__Data__.
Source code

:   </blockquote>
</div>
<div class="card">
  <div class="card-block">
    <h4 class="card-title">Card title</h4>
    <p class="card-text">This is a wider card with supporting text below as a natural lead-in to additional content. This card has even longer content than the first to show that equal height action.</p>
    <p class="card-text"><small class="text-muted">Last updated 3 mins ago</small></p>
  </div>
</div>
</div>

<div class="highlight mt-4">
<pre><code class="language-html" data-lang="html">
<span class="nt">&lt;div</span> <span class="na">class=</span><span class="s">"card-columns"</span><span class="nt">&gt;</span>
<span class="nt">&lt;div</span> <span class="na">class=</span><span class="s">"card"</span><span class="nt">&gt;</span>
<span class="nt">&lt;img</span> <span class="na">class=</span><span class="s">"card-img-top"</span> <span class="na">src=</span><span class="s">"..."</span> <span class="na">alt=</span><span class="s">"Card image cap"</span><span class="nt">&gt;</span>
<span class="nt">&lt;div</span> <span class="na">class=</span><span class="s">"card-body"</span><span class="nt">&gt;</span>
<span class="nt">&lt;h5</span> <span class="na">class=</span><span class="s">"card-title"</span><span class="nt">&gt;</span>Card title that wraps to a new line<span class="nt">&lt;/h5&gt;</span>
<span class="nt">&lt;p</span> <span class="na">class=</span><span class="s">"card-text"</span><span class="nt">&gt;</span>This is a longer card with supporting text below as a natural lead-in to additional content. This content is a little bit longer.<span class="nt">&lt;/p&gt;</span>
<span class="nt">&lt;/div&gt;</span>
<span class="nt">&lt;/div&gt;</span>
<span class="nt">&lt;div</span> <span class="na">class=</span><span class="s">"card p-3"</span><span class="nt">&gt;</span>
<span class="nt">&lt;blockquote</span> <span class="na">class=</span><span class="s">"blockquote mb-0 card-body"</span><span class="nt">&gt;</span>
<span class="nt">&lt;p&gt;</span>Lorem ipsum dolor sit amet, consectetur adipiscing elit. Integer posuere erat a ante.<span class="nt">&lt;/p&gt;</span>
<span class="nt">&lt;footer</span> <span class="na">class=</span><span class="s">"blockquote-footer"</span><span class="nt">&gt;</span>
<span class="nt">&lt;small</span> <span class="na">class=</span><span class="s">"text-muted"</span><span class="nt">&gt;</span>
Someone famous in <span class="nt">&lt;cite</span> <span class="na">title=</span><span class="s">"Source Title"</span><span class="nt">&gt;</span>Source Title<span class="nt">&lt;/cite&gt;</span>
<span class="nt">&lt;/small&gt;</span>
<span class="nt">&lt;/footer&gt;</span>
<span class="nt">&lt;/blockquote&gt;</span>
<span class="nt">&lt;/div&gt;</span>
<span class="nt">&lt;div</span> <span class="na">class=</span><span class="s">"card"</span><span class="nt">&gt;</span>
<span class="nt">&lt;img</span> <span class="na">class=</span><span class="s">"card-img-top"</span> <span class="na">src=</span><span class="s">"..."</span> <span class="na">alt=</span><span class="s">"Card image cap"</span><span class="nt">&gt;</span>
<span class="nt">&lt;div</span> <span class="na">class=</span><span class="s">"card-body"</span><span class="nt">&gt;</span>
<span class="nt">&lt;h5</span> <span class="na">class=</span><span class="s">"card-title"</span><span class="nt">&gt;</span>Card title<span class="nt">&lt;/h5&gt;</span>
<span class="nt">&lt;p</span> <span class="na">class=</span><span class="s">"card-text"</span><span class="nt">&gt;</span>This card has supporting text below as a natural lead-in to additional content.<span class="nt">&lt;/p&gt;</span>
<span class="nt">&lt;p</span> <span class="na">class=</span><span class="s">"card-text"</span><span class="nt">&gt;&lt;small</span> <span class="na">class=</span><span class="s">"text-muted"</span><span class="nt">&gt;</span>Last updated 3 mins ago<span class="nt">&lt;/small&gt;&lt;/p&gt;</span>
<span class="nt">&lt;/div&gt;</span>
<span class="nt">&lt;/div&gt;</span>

__About this task__.
Could you show every line of the records that contains the word "longer", copied in full?

__Output of the task__.
    <p class="card-text">This is a wider card with supporting text below as a natural lead-in to additional content. This card has even longer content than the first to show that equal height action.</p>
<span class="nt">&lt;p</span> <span class="na">class=</span><span class="s">"card-text"</span><span class="nt">&gt;</span>This is a longer card with supporting text below as a natural lead-in to additional content. This content is a little bit longer.<span class="nt">&lt;/p&gt;</span>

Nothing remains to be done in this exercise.